La más reciente investigación del Estado de la Nación sobre el sistema educativo ha sacudido, de nuevo, a una opinión pública propensa, por lo general; a la modorra y evadir aquellos tópicos que generen conflicto o que le enfrenten con esa visión mítica e idílica que se construye desde una autocomplacencia ingenua y, por ello, paralizante.
De nuevo ―y, afortunadamente, pese a la arremetida, hoy desde el poder, de la incompetencia y la polarización manipuladora― estas investigaciones confrontan y golpean a la cara a la sociedad costarricense al colocarla ante un espejo con reflejos perturbadores y terriblemente inquietantes: pues, como en esas imágenes que se replican una y otra vez hasta el infinito en superficies paralelas, no sólo se está contemplando un hoy preocupante, sino que, sobre todo, futuros desoladores y llenos de desesperanza.
La mala educación no va sólo de un sistema público que es incapaz de cumplir la promesa de entregar a los jóvenes un conjunto de conocimientos, sino que implica la terrible imagen de una sociedad que evade la responsabilidad de dotar a las ciudadanías de herramientas para la vida y para la convivencia democrática.
Es, además, un fracaso desde una perspectiva de equidad, pues implica también un fallo mayúsculo en el que constituye, sin lugar a duda, el espacio de política pública que más contribuye a la promesa de igualdad de oportunidades sobre la que se construyó el andamiaje ético de las democracias liberales.
Los niños y jóvenes de hoy sin los recursos materiales para tener acceso a una mejor educación no sólo tienen problemas para comprender un texto simple o para resolver problemas lógico-matemáticos, sino que sobre todo no están siendo preparados para poder aprovechar las oportunidades que les permitan alcanzar mayores niveles de bienestar para ellos, sus hijos y nietos; y mucho menos para desarrollar las habilidades que les permitan comprender la complejidad de la convivencia democrática y, para vivirla en un marco de respeto y sobre todo de construcción de un conjunto de futuros conectados en lo colectivo y lo comunitario.

TAREA 1: Indica si cada afirmación concuerda con el fragmento sobre la educación y respalda cada respuesta (sí o no) con las palabras del fragmento que lo deciden, citadas textualmente. (a) La investigación más reciente del Estado de la Nación trata sobre el sistema educativo. (b) La opinión pública suele buscar los temas que generan conflicto. (c) Los niños y jóvenes sin recursos materiales tienen problemas para comprender un texto simple.
TAREA 2: Reproduce textualmente el pasaje del fragmento sobre la educación que va desde "De nuevo ―y, afortunadamente, pese" hasta "la convivencia democrática.".

EXTRACTOS DE DATOS:
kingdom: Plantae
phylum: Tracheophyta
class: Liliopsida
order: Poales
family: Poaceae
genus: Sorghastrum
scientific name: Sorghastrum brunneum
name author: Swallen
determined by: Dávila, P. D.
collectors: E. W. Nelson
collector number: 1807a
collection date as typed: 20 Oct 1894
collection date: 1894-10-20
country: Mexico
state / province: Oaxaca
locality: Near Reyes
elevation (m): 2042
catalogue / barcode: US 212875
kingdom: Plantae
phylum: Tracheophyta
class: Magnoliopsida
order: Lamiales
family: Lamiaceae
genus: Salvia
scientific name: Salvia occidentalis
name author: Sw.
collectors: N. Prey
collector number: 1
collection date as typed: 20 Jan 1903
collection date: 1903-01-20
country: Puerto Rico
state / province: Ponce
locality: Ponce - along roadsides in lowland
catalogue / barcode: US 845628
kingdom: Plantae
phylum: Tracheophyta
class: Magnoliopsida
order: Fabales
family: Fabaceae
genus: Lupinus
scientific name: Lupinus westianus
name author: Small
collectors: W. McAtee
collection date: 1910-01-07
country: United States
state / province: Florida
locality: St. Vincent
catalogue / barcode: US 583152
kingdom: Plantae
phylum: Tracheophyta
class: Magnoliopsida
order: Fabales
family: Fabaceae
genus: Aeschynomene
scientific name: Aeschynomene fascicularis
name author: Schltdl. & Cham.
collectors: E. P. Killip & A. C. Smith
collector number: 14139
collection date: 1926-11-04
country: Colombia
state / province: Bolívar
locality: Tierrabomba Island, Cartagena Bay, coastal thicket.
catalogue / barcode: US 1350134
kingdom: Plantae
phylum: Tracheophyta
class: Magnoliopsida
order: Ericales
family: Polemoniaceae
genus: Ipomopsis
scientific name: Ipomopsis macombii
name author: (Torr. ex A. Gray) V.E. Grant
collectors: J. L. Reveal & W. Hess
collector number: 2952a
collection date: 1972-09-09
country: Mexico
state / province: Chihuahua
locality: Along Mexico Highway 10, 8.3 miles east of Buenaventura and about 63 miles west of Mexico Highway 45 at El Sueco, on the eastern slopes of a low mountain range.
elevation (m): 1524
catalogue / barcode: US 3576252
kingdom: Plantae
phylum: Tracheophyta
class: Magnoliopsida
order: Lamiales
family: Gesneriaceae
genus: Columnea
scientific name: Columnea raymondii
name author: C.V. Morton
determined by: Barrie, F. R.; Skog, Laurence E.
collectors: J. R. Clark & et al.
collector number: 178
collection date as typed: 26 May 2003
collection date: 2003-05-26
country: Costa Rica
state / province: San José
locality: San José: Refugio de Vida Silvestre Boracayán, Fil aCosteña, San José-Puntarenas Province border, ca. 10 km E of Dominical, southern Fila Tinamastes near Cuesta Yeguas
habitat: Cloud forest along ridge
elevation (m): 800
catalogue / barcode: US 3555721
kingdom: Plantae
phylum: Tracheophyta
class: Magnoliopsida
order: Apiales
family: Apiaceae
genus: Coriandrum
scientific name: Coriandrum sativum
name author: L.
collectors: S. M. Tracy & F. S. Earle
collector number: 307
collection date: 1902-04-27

RESPUESTA 1:
(a) Sí: "La más reciente investigación del Estado de la Nación sobre el sistema educativo".
(b) No: "propensa, por lo general; a la modorra y evadir aquellos tópicos que generen conflicto".
(c) Sí: "no sólo tienen problemas para comprender un texto simple".

RESPUESTA 2:
De nuevo ―y, afortunadamente, pese a la arremetida, hoy desde el poder, de la incompetencia y la polarización manipuladora― estas investigaciones confrontan y golpean a la cara a la sociedad costarricense al colocarla ante un espejo con reflejos perturbadores y terriblemente inquietantes: pues, como en esas imágenes que se replican una y otra vez hasta el infinito en superficies paralelas, no sólo se está contemplando un hoy preocupante, sino que, sobre todo, futuros desoladores y llenos de desesperanza.
La mala educación no va sólo de un sistema público que es incapaz de cumplir la promesa de entregar a los jóvenes un conjunto de conocimientos, sino que implica la terrible imagen de una sociedad que evade la responsabilidad de dotar a las ciudadanías de herramientas para la vida y para la convivencia democrática.